Hypothesis: Combining intermittent fasting (time‑restricted feeding, TRF) with the senolytic regimen dasatinib plus quercetin (D+Q) produces synergistic clearance of senescent cells that exceeds the additive effects of each intervention alone. TRF reduces mTORC1 signaling and activates autophagy, which alters the apoptotic threshold of senescent cells by decreasing anti‑apoptotic BCL‑2 family protein expression and increasing mitochondrial priming. This metabolic state renders senescent cells more vulnerable to D+Q, where dasatinib inhibits SRC‑family kinases that sustain survival signaling and quercetin antagonizes BCL‑2/xL, thereby triggering apoptosis. Consequently, the combined treatment yields a greater reduction in senescent cell burden, SASP secretion, and age‑related functional decline than either approach singly, extending healthspan beyond current limits.

Testable predictions:

1. In naturally aged mice (20‑24 months), four groups will be compared: ad libitum control, D+Q alone (weekly oral dosing), TRF alone (16‑hour daily fast), and D+Q + TRF (same D+Q schedule during the fasting window).
2. Senescent cell burden will be quantified by p16Ink4a‑positive immunohistochemistry and SA‑β‑gal activity in liver, kidney, and adipose tissue. We predict the D+Q + TRF group will show a ≥50 % greater reduction than the sum of the individual treatments (additive expectation).
3. SASP cytokine levels (IL‑6, TNF‑α, MMP‑3) in plasma and tissue homogenates will be lowest in the combined group, correlating with senescent cell clearance.
4. Molecular readouts will confirm mechanistic links: TRF will decrease phosphorylated S6K (p‑S6K) and increase LC3‑II/LC3‑I ratio and decrease p62, indicating mTORC1 inhibition and autophagy activation. In senescent cells isolated from these tissues, BCL‑2/xL protein levels will be lower and BIM/BAX higher only in the D+Q + TRF condition.
5. Functional outcomes—grip strength, treadmill endurance, and frailty index—will improve most in the combined group, and median lifespan will be extended beyond the ~36 % increase observed with D+Q alone [1].
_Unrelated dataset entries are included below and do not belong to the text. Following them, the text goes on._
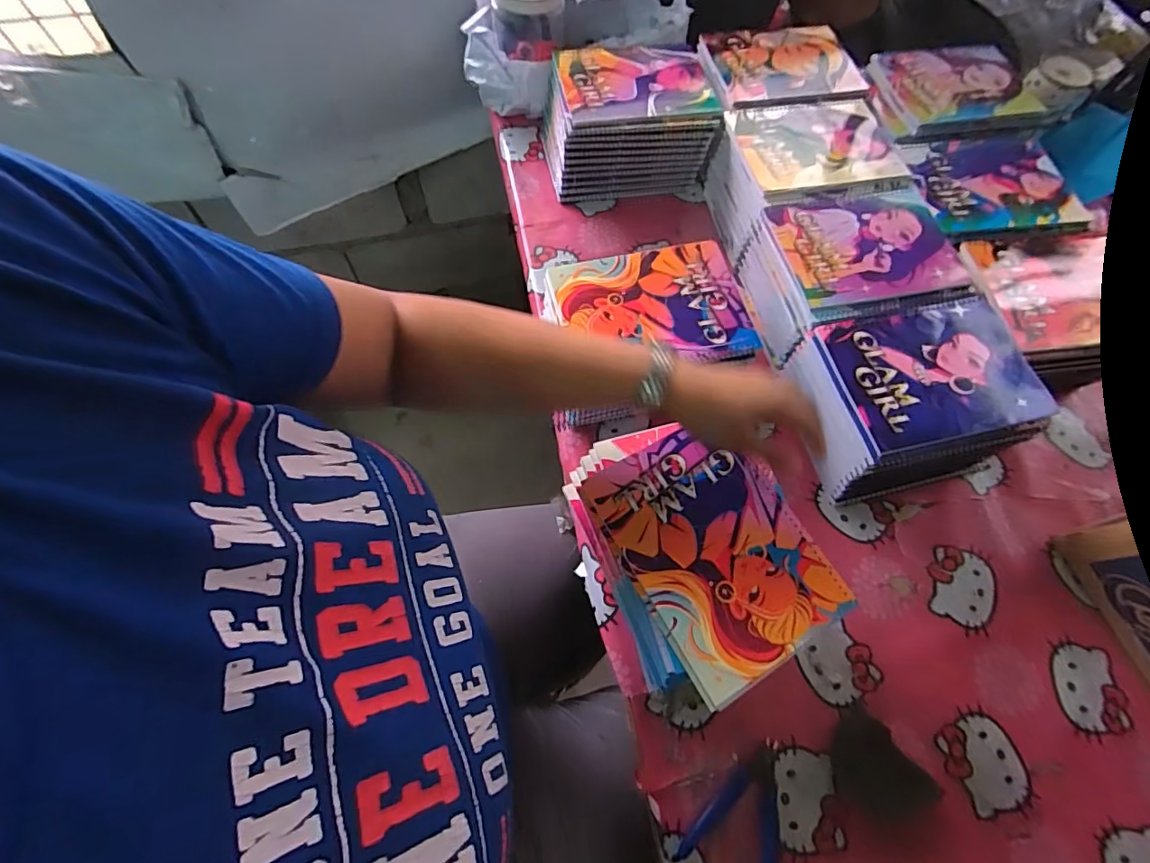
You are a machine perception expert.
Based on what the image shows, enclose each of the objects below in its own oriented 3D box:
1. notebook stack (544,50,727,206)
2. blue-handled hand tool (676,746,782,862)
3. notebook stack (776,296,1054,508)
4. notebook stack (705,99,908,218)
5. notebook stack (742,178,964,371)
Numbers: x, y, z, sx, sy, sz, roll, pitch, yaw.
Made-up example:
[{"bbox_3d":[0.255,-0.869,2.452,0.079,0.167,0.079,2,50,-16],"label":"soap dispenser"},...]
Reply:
[{"bbox_3d":[0.071,-0.436,0.731,0.210,0.116,0.153,-7,64,-7],"label":"notebook stack"},{"bbox_3d":[0.154,0.340,0.452,0.084,0.006,0.108,31,65,12],"label":"blue-handled hand tool"},{"bbox_3d":[0.358,-0.032,0.569,0.207,0.119,0.159,-9,64,-8],"label":"notebook stack"},{"bbox_3d":[0.301,-0.337,0.691,0.206,0.100,0.166,-9,64,-8],"label":"notebook stack"},{"bbox_3d":[0.326,-0.193,0.630,0.195,0.104,0.180,-8,64,-8],"label":"notebook stack"}]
Falsifiability: If the D+Q + TRF group does not demonstrate a statistically significant greater reduction in senescent cell burden or SASP than the additive expectation (i.e., the combined effect equals or is less than the sum of D+Q alone and TRF alone), the hypothesis is falsified. Likewise, if autophagy inhibition (e.g., via chloroquine co‑administration) abolishes the enhanced senolytic effect without affecting D+Q or TRF individually, the proposed autophagy‑dependent priming mechanism is refuted.

Sex‑specific analysis will be included, as prior work suggests divergent senolytic responses [3]. By integrating metabolic reprogramming with senescent cell apoptosis, this hypothesis addresses the empiric gap identified in the literature—no peer‑reviewed study has tested D+Q with intermittent fasting protocols [1‑6]—and offers a concrete, falsifiable roadmap to determine whether timed nutrient restriction can unlock the full therapeutic potential of senolytics for healthspan extension.